Likewise, am I saying that we shouldn’t use timed assessments? No. I’ll be doing it myself this fall. But if you do, then those timed assessments should be part of a well-balanced diet of assessments; the timed assessments might target specific learning outcomes on the low end of Bloom’s Taxonomy, supplemented with other, untimed assessments that target the top end. Students who don’t meet the specifications on their timed assessments could have the option to take a similar problem on a later quiz, or do an oral exam or make a video of themselves instead. And every reattempt, timed or otherwise, should require students to do metacognitive work, to show that they have thought about their previous work and the feedback it receives.

And ultimately, the instructor is the final arbiter of how much help is “too much”. How much help are you willing to give to a student, or allow a student to incorporate, and still be satisfied that their work demonstrates individual mastery of the topic? That’s the limit, and give all the help in the world to that student up to that point — and no farther.

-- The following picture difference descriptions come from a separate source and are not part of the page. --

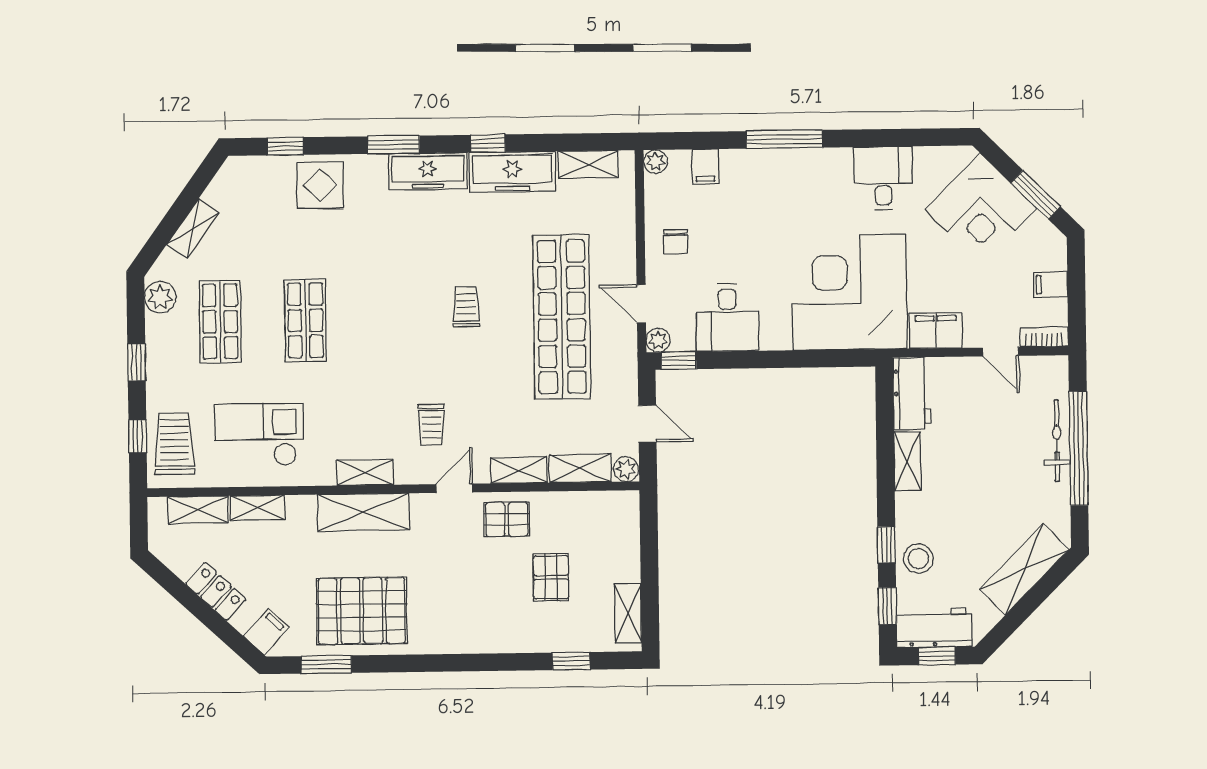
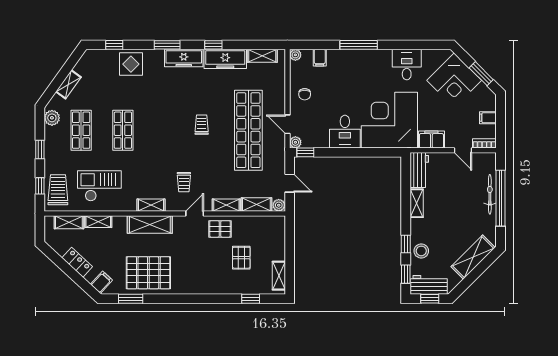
desk: (727, 317) -> (345, 132), moved

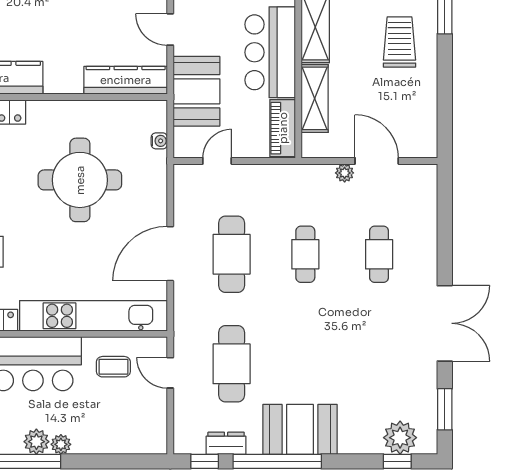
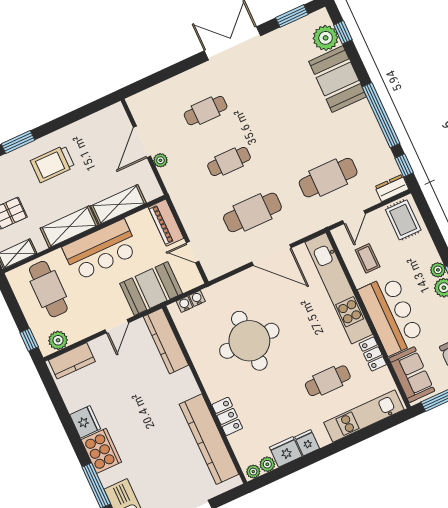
water cooler: (159, 123) -> (185, 304), added
piano: (283, 128) -> (166, 223), moved, turned 90
booth: (300, 429) -> (338, 79), moved
rug: (140, 430) -> (403, 220), added
dresser: (226, 443) -> (392, 188), moved, turned 90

My colleague asked a second question: Do you ever get students who can’t produce a correct, coherent argument without help? My answer might have seemed flip: All the time, and I’m one of them. Ask my students, and they’ll gleefully tell you that I never do even a basic arithmetic calculation during class unless I check it on Wolfram|Alpha at the same time. I’ve lived long enough to have a deep mistrust of my supposed independence. But I do trust my ability to learn things. In the end, the whole point of specifications grading and other methods like it is to build that skill, of seeking out and taking help and making it truly helpful for yourself.


Some additional thoughts:

  • A comment on the original post was wondering if I was against timed testing. I'm not; just against timed testing without the possibility of growth or improvement. My own use of timed quizzes involves being able to reattempt similar versions of problems on later quizzes, or replace them entirely with in-person/Zoom oral exams or student-created video. My point here isn't "timed testing bad!" but, rather, the notion that one-and-done timed assessments control for outside help while keeping everything else the same, is naive. The timed, one-and-done environment introduces confounding variables that, to me at least, make me seriously question the internal and construct validity of the test. If you give a timed test, you just have to be aware that you may not be measuring what you think you're measuring.
  • Another comment, from email and not on the original, wondered how the idea of specifications grading and the possibility that students aren't showing enough independent mastery of work plays with employers and graduate schools. It's fine and good, that is, for a person just taking the class for general education credit to be able to get a good grade without being able to do work without "significant help"; but what about people heading for Ph.D. programs or serious jobs in the field? Two responses to this. First, I've been using mastery-based grading for around seven years now, and I'm pretty good at staying connected with former students; not once has an employer, graduate school, or student given any indication that their experience in specifications grading put them at a disadvantage. On the contrary, what feedback I have gotten is that the system helped them to feel more at ease and have a more enjoyable experience, which helped them to have greater self-efficacy, intrinsic motivation, and openness to learning. Second, I recall very clearly some of the responses from the Steelcase people when I'd ask them what they were looking for in a new hire or an intern. Not a single person said anything about "independent mastery" of content knowledge. All of them, on the other hand, repeatedly said that the most important thing interns and new hires needed to have was the ability to learn things quickly, and to use feedback to learn independently. So yes, independence is valuable, but not in the ways you might think.